After high alert smog exposures, I would often develop respiratory congestion with symptoms of inflamed vocal chords and a hoarse voice.  This was a great recurring frustration when I was studying classical music and voice performance at the university there!  One time years after leaving the San Francisco Bay Area, I returned to my home church in the East Bay to do a concert with my singer/pianist husband, and lost my voice with the same symptoms.  He had to perform all by himself!

Smog exposure

High smog exposure levels in cities

Smog exposure commuting

While living in Phoenix, I was eventually diagnosed with smog-connected nasal allergies, long before also receiving lupus and asthma diagnosis.
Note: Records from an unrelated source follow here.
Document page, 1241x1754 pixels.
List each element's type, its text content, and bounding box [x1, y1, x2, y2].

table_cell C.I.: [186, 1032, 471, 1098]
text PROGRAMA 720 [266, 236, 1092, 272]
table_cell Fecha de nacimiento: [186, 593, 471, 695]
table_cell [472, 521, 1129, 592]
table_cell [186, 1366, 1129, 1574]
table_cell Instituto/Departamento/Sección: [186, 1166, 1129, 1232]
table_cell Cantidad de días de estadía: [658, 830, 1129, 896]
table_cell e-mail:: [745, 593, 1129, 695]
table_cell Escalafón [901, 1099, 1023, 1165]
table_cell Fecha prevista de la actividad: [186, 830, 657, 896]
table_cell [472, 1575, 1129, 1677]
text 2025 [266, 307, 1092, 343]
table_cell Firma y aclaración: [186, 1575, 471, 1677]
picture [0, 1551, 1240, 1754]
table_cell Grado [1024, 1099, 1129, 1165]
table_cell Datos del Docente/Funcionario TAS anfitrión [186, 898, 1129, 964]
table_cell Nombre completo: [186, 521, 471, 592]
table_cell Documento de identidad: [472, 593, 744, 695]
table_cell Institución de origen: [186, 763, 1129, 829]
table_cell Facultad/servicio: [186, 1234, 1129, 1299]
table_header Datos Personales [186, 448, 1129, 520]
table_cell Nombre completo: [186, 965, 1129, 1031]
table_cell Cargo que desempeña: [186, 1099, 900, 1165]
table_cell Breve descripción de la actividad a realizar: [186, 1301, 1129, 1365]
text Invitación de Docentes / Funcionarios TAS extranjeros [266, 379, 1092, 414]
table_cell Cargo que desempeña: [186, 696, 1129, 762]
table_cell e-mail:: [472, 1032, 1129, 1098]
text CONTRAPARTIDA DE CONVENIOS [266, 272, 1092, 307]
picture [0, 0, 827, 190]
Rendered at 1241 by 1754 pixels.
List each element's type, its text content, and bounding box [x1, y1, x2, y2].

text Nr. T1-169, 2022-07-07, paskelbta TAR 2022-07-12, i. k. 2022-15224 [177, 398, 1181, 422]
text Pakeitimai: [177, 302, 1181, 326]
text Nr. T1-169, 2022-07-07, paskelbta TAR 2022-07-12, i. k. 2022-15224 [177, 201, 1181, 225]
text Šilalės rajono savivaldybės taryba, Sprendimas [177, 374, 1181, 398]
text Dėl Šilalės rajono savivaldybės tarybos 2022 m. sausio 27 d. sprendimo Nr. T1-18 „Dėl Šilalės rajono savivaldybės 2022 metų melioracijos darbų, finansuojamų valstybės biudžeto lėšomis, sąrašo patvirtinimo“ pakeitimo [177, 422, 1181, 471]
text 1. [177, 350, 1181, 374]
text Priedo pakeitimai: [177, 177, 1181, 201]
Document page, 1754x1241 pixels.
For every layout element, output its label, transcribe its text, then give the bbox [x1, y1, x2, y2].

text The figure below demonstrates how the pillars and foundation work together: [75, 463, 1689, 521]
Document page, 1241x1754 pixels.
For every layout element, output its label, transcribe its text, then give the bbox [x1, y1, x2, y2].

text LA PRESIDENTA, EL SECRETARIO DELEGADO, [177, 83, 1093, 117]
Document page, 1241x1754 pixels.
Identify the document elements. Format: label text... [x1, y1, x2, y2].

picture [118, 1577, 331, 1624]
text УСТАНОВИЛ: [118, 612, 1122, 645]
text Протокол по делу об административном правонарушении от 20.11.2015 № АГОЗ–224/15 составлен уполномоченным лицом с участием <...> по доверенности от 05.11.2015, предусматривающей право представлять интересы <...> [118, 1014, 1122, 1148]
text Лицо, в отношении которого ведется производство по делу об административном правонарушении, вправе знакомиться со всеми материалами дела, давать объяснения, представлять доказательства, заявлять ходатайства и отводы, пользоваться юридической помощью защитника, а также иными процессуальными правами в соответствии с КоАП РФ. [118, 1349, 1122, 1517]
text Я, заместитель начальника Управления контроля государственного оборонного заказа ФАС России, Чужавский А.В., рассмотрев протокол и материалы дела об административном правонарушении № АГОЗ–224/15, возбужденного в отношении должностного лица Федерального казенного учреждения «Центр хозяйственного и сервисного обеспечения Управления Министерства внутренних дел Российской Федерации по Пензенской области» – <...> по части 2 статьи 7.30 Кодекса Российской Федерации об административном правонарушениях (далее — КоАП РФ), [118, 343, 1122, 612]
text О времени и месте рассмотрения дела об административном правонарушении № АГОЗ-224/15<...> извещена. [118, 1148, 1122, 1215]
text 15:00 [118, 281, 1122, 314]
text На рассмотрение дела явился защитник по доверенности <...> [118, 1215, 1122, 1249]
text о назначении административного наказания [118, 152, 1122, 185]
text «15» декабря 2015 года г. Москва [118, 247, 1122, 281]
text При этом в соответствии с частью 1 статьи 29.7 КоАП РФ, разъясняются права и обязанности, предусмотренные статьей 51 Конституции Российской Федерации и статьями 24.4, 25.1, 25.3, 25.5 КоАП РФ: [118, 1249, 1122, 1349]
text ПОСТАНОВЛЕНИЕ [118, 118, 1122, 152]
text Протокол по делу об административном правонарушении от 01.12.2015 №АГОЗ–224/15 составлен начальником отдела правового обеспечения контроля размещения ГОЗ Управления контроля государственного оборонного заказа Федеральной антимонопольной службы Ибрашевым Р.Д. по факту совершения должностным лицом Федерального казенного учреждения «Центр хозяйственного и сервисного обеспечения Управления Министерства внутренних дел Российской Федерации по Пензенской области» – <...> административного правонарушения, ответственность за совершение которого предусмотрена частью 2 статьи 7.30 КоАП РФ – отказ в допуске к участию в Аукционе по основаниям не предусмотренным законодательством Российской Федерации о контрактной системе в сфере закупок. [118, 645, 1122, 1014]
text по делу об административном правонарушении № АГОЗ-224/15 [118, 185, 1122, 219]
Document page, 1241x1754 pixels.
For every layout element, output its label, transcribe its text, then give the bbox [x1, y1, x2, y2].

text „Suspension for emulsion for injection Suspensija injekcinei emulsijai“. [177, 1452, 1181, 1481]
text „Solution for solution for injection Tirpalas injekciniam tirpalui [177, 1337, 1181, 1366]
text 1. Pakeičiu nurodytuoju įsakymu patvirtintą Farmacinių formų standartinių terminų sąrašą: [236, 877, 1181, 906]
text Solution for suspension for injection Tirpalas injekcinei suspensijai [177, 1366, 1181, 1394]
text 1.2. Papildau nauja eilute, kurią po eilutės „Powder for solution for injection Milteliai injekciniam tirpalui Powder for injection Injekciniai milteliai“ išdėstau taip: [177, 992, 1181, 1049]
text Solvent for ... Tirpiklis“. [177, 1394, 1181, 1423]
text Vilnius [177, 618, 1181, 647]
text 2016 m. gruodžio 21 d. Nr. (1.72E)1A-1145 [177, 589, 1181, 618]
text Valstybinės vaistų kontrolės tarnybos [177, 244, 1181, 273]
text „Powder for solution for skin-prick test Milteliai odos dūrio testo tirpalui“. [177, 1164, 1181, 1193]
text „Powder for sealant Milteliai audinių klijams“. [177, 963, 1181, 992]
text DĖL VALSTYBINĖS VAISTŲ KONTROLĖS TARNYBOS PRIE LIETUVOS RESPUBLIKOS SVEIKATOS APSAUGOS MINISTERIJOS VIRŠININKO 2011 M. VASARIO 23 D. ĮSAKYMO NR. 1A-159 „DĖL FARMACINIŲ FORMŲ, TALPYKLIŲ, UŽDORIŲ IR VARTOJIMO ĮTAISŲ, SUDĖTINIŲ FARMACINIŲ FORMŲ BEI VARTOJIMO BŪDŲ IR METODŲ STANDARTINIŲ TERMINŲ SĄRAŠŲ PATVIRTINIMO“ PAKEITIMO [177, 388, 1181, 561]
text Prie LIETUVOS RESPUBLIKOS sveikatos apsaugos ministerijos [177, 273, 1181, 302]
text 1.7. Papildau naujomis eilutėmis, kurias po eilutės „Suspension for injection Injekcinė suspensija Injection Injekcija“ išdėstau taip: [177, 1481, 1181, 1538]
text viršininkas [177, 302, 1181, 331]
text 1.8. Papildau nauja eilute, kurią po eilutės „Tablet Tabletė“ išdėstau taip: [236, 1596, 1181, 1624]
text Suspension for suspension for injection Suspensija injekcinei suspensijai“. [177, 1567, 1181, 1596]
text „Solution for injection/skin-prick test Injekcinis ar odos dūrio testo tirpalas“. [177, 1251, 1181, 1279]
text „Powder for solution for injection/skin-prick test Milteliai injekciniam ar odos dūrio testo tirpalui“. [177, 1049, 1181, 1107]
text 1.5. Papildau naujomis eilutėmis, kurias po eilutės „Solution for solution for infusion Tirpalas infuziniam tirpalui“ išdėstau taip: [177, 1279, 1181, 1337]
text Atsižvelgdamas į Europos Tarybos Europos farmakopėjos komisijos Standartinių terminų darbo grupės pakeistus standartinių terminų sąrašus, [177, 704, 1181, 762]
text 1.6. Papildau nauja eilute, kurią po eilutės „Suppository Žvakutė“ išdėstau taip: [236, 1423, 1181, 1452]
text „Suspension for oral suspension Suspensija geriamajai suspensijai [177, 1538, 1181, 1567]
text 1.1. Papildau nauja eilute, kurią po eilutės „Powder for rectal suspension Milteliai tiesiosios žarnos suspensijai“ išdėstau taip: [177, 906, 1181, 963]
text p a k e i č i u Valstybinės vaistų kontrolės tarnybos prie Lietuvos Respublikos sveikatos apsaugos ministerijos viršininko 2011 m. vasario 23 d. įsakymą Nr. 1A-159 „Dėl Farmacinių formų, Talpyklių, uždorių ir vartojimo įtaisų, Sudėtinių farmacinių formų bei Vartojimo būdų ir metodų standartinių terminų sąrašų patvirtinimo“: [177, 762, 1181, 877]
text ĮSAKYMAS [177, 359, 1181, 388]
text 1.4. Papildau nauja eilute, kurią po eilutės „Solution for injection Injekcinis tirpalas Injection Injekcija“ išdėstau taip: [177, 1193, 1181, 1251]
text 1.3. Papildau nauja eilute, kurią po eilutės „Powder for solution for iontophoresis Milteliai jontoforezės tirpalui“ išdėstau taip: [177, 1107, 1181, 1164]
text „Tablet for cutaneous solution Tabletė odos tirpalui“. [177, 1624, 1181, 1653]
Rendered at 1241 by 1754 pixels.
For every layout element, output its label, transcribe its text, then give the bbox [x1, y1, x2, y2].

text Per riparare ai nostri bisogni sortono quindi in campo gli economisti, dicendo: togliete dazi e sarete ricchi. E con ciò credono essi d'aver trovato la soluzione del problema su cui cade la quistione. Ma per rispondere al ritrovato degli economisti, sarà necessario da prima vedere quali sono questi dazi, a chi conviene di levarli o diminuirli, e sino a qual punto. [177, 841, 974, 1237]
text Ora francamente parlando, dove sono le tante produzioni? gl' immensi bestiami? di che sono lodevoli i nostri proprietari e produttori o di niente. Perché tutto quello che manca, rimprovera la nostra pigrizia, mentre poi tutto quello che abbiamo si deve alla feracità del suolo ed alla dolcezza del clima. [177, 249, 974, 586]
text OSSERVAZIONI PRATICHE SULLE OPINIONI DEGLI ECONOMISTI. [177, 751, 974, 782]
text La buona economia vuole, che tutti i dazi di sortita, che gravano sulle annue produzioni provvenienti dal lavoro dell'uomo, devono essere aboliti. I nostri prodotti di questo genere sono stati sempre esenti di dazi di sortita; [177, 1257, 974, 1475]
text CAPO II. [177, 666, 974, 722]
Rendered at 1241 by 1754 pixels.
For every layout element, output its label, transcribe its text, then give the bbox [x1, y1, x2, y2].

My own lupus was not diagnosed until my early childbearing years.  After my second child was born, my ever-changing symptoms showed distinguishable patterns and I was finally diagnosed with lupus.


Smog exposure commuting

Over the next ten years, I commuted to my jobs in Phoenix law offices every day on the city bus, usually switching buses at points in the heaviest morning commute corridor of the city.  Over those years, I had daily exposure to some of the heaviest concentrations of smog possible in Arizona, and according to an article I read, one of the ten most polluted areas in the country.

Perhaps any connection with smog in my auto-immune history is a coincidence, but perhaps smog components were one of many causes or contributing factors to my development of active lupus.  This type of possible environmental trigger should be studied more to help find or rule out smog as a possible link to triggering lupus and its flares.,r:72,s:100,i:220&tx=66&ty=-145&biw=1600&bih=646

Avoiding smog while commuting

Avoiding smog exposure

I no longer commute on the bus for several health-related reasons:

1) Waiting for buses and walking several blocks to my destination provides too much sun exposure for my lupus and causes skin rashes and other lupus symptoms to flare.

2) My lupus arthritis prohibits my ability to walk any measurable distance.

3) Exposure to the smog aggravates my allergies and asthma, which when flared, also seems to trigger flares of my lupus.

Consider commute methods

Consider healthiest commute alternatives

Now, I drive my car a total of almost 50 miles each day commuting four days each week and telecommute the fifth day.  While driving, I keep my car windows closed, my air conditioner on (it is Phoenix, after all) with the fan set to circulate the air inside my car.

I shun the smog as much as possible!  Whether or not this helps my lupus or not, I do know it helps my allergies an asthma.

My advice to other lupus patients is to carefully consider your form of transportation carefully.  If you show any worsening of symptoms that seem triggered by exposure to smog or other environmental elements, talk to your doctor about it!

Read more about smog and health/lupus:


Comments on: "Montreal report shows possible connection between lupus activity and smog particulates" (1)

  1. I believe that our enviroment contributes a lot to our Lupus flares. Always have believed that, I think that our enviroment contributes to a lot of health concerns and I think that it will only get worse over time even for those of us in the country. It is just country enviromental issues instead of the smog that you would find in the cities.